Retail brands likely already have the data they need to create personalized digital marketing campaigns -- the issue is understanding and managing that influx in data.
Marketing automation and Big Data can be partners to marketers, impacting engagement rates and increasing sales revenue, if a marketer can leverage them in harmony to craft more personalized campaigns.
Absolutdata is a marketing analytics company based in the San Francisco Bay Area that aims to helps marketers and sales professionals utilize the wealth of data at their fingertips. Absolutdata doesn’t provide any external, third-party data that customers can tap into, instead relying solely on a brand’s internal retail data.
Anil Kaul, CEO of Absolutdata, says he has a contrarian point of view to the ongoing hypothesis that marketers need more data to improve personalization.
“We believe that for most retailers, the data they have is already powerful enough,” says Kaul.
Absolutdata instead helps customers consolidate their data into a centralized database -- what Kaul describes as “data harmonization.” From that point, brands can begin connecting different data points together and introduce machine-learning algorithms.
The company focuses on providing recommendations rather than just insights, suggesting campaigns that its customers should run.
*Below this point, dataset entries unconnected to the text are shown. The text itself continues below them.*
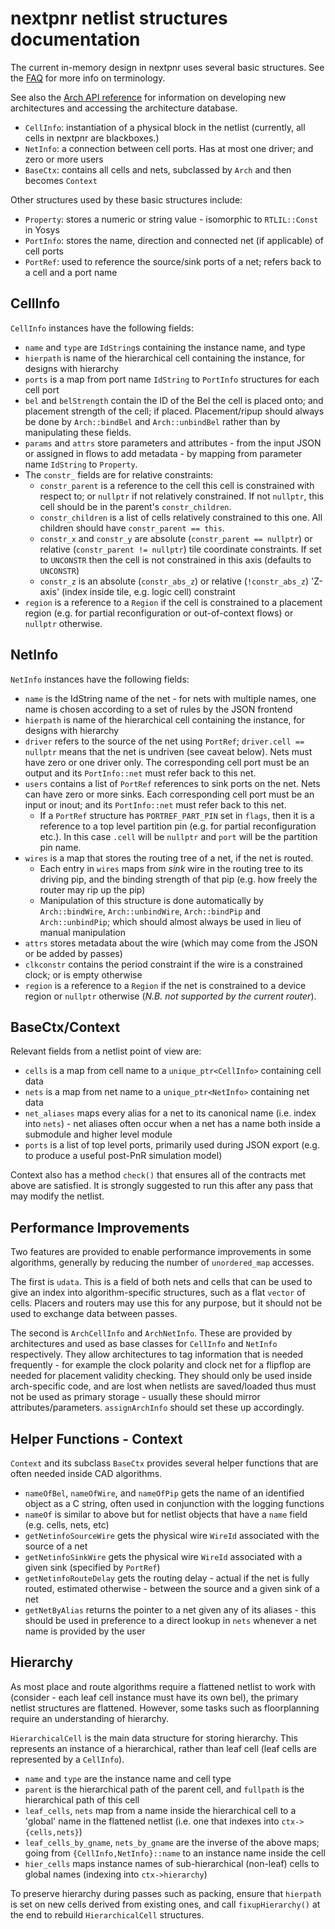 # nextpnr netlist structures documentation

The current in-memory design in nextpnr uses several basic structures. See the
[FAQ](faq.md) for more info on terminology.

See also the [Arch API reference](archapi.md) for information on developing new architectures and accessing the architecture database.

 - `CellInfo`: instantiation of a physical block in the netlist (currently, all cells in nextpnr are blackboxes.)
 - `NetInfo`: a connection between cell ports. Has at most one driver; and zero or more users
 - `BaseCtx`: contains all cells and nets, subclassed by `Arch` and then becomes `Context`

Other structures used by these basic structures include:
 - `Property`: stores a numeric or string value - isomorphic to `RTLIL::Const` in Yosys
 - `PortInfo`: stores the name, direction and connected net (if applicable) of cell ports
 - `PortRef`: used to reference the source/sink ports of a net; refers back to a cell and a port name

## CellInfo

`CellInfo` instances have the following fields:

 - `name` and `type` are `IdString`s containing the instance name, and type
 - `hierpath` is name of the hierarchical cell containing the instance, for designs with hierarchy
 - `ports` is a map from port name `IdString` to `PortInfo` structures for each cell port
 - `bel` and `belStrength` contain the ID of the Bel the cell is placed onto; and placement strength of the cell; if placed. Placement/ripup should always be done by `Arch::bindBel` and `Arch::unbindBel` rather than by manipulating these fields.
 - `params` and `attrs` store parameters and attributes - from the input JSON or assigned in flows to add metadata - by mapping from parameter name `IdString` to `Property`.
 - The `constr_` fields are for relative constraints:
    - `constr_parent` is a reference to the cell this cell is constrained with respect to; or `nullptr` if not relatively constrained. If not `nullptr`, this cell should be in the parent's `constr_children`.
    - `constr_children` is a list of cells relatively constrained to this one. All children should have `constr_parent == this`. 
    - `constr_x` and `constr_y` are absolute (`constr_parent == nullptr`) or relative (`constr_parent != nullptr`) tile coordinate constraints. If set to `UNCONSTR` then the cell is not constrained in this axis (defaults to `UNCONSTR`)
    - `constr_z` is an absolute (`constr_abs_z`) or relative (`!constr_abs_z`) 'Z-axis' (index inside tile, e.g. logic cell) constraint
 - `region` is a reference to a `Region` if the cell is constrained to a placement region (e.g. for partial reconfiguration or out-of-context flows) or `nullptr` otherwise.

## NetInfo

`NetInfo` instances have the following fields:

 - `name` is the IdString name of the net - for nets with multiple names, one name is chosen according to a set of rules by the JSON frontend
 - `hierpath` is name of the hierarchical cell containing the instance, for designs with hierarchy
 - `driver` refers to the source of the net using `PortRef`; `driver.cell == nullptr` means that the net is undriven (see caveat below). Nets must have zero or one driver only. The corresponding cell port must be an output and its `PortInfo::net` must refer back to this net.
 - `users` contains a list of `PortRef` references to sink ports on the net. Nets can have zero or more sinks. Each corresponding cell port must be an input or inout; and its `PortInfo::net` must refer back to this net.
    - If a `PortRef` structure has `PORTREF_PART_PIN` set in `flags`, then it is a reference to a top level partition pin (e.g. for partial reconfiguration etc.). In this case `.cell` will be `nullptr` and `port` will be the partition pin name.
 - `wires` is a map that stores the routing tree of a net, if the net is routed.
    - Each entry in `wires` maps from *sink* wire in the routing tree to its driving pip, and the binding strength of that pip (e.g. how freely the router may rip up the pip)
    - Manipulation of this structure is done automatically by `Arch::bindWire`, `Arch::unbindWire`, `Arch::bindPip` and `Arch::unbindPip`; which should almost always be used in lieu of manual manipulation
 - `attrs` stores metadata about the wire (which may come from the JSON or be added by passes)
 - `clkconstr` contains the period constraint if the wire is a constrained clock; or is empty otherwise
 - `region` is a reference to a `Region` if the net is constrained to a device region or `nullptr` otherwise (_N.B. not supported by the current router_).

## BaseCtx/Context

Relevant fields from a netlist point of view are:
 - `cells` is a map from cell name to a `unique_ptr<CellInfo>` containing cell data
 - `nets` is a map from net name to a `unique_ptr<NetInfo>` containing net data
 - `net_aliases` maps every alias for a net to its canonical name (i.e. index into `nets`) - net aliases often occur when a net has a name both inside a submodule and higher level module
 - `ports` is a list of top level ports, primarily used during JSON export (e.g. to produce a useful post-PnR simulation model)

Context also has a method `check()` that ensures all of the contracts met above are satisfied. It is strongly suggested to run this after any pass that may modify the netlist.

## Performance Improvements

Two features are provided to enable performance improvements in some algorithms, generally by reducing the number of `unordered_map` accesses.

The first is `udata`. This is a field of both nets and cells that can be used to give an index into algorithm-specific structures, such as a flat `vector` of cells. Placers and routers may use this for any purpose, but it should not be used to exchange data between passes.

The second is `ArchCellInfo` and `ArchNetInfo`. These are provided by architectures and used as base classes for `CellInfo` and `NetInfo` respectively. They allow architectures to tag information that is needed frequently - for example the clock polarity and clock net for a flipflop are needed for placement validity checking. They should only be used inside arch-specific code, and are lost when netlists are saved/loaded thus must not be used as primary storage - usually these should mirror attributes/parameters. `assignArchInfo` should set these up accordingly.

## Helper Functions - Context

`Context` and its subclass `BaseCtx` provides several helper functions that are often needed inside CAD algorithms.

 - `nameOfBel`, `nameOfWire`, and `nameOfPip` gets the name of an identified object as a C string, often used in conjunction with the logging functions
 - `nameOf` is similar to above but for netlist objects that have a `name` field (e.g. cells, nets, etc)
 - `getNetinfoSourceWire` gets the physical wire `WireId` associated with the source of a net
 - `getNetinfoSinkWire` gets the physical wire `WireId` associated with a given sink (specified by `PortRef`)
 - `getNetinfoRouteDelay` gets the routing delay - actual if the net is fully routed, estimated otherwise - between the source and a given sink of a net
 - `getNetByAlias` returns the pointer to a net given any of its aliases - this should be used in preference to a direct lookup in `nets` whenever a net name is provided by the user

## Hierarchy

As most place and route algorithms require a flattened netlist to work with (consider - each leaf cell instance must have its own bel), the primary netlist structures are flattened. However, some tasks such as floorplanning require an understanding of hierarchy. 

`HierarchicalCell` is the main data structure for storing hierarchy. This represents an instance of a hierarchical, rather than leaf cell (leaf cells are represented by a `CellInfo`).

 - `name` and `type` are the instance name and cell type
 - `parent` is the hierarchical path of the parent cell, and `fullpath` is the hierarchical path of this cell
 - `leaf_cells`, `nets` map from a name inside the hierarchical cell to a 'global' name in the flattened netlist (i.e. one that indexes into `ctx->{cells,nets}`)
 - `leaf_cells_by_gname`, `nets_by_gname` are the inverse of the above maps; going from `{CellInfo,NetInfo}::name` to an instance name inside the cell
 - `hier_cells` maps instance names of sub-hierarchical (non-leaf) cells to global names (indexing into `ctx->hierarchy`)

To preserve hierarchy during passes such as packing, ensure that `hierpath` is set on new cells derived from existing ones, and call `fixupHierarchy()` at the end to rebuild `HierarchicalCell` structures.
Kaul says marketers should not fear marketing automation and data as job replacers, but instead use them to make better decisions.
“If you can combine the best that computers can do with the best that people can do, you have a situation that can’t be beat,“ says Kaul. “Algoithms combined with people makes the most powerful combination.”
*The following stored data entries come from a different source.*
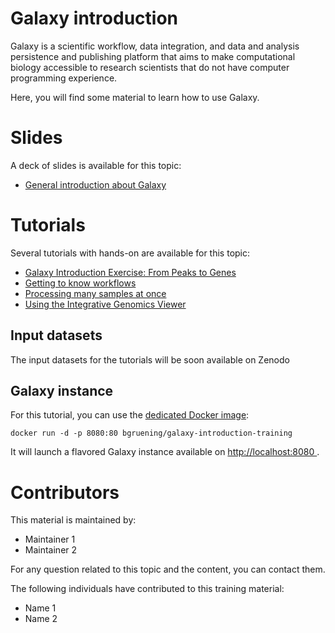 Galaxy introduction
===================

Galaxy is a scientific workflow, data integration, and data and analysis persistence and publishing platform that aims to make computational biology accessible to research scientists that do not have computer programming experience.

Here, you will find some material to learn how to use Galaxy.

# Slides

A deck of slides is available for this topic:

- [General introduction about Galaxy](https://galaxyproject.github.io/training-material/topics/introduction/slides/)

# Tutorials

Several tutorials with hands-on are available for this topic:

- [Galaxy Introduction Exercise: From Peaks to Genes](tutorial/introduction.md)
- [Getting to know workflows](tutorial/workflows.md)
- [Processing many samples at once](tutorial/processing_many_samples.md)
- [Using the Integrative Genomics Viewer](./tutorials/igv.md)

## Input datasets

The input datasets for the tutorials will be soon available on Zenodo

## Galaxy instance

For this tutorial, you can use the [dedicated Docker image](docker/README.md):

```
docker run -d -p 8080:80 bgruening/galaxy-introduction-training
```

It will launch a flavored Galaxy instance available on
[http://localhost:8080 ](http://localhost:8080).

# Contributors

This material is maintained by:

- Maintainer 1
- Maintainer 2

For any question related to this topic and the content, you can contact them.

The following individuals have contributed to this training material:

- Name 1
- Name 2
Kaul recommends that email marketers “find hidden factors in data” to devise better strategies on how to conduct customer outreach. As an example, Kaul describes a common scenario that many online companies face: users who sign up for free to access a product or service and then don’t pay when their free trial period ends.
One of Absolutdata’s customers, a file storage company, used data analytics to notice that a customer who doesn’t within the first 18 days is likely never to pay. The company began sending different messages to customers within their first 18 days of sign-up, recalibrating what communications they were sending and when. The campaign increased conversions by 35%, says Kaul.
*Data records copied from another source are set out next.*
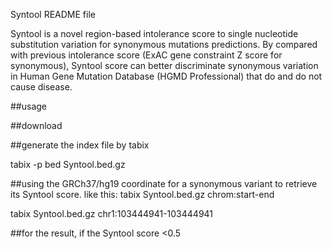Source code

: Syntool README file

Syntool is a novel region-based intolerance score  to single nucleotide substitution variation for synonymous mutations predictions. By compared with previous intolerance score (ExAC gene constraint Z score for synonymous), Syntool score can better discriminate synonymous variation in Human Gene Mutation Database (HGMD Professional) that do and do not cause disease.


##usage

##download 

##generate the index file by tabix

tabix -p bed Syntool.bed.gz

##using the GRCh37/hg19 coordinate for a synonymous variant to retrieve its Syntool score. like this: tabix Syntool.bed.gz chrom:start-end 

tabix Syntool.bed.gz chr1:103444941-103444941

##for the result, if the Syntool score <0.5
Personalization can decrease the number of emails being sent while also increasing the number of sales, says Kaul. He describes how email engagement rates generally trend downward in correlation with increases in email volume.
Another important consideration is ensuring that the personalized marketing is actually relevant to the subscriber.
“Email marketers should be very careful about how they personalize,” says Kaul. “Personalize for what they will buy in the future, not what they’ve already bought in the past.”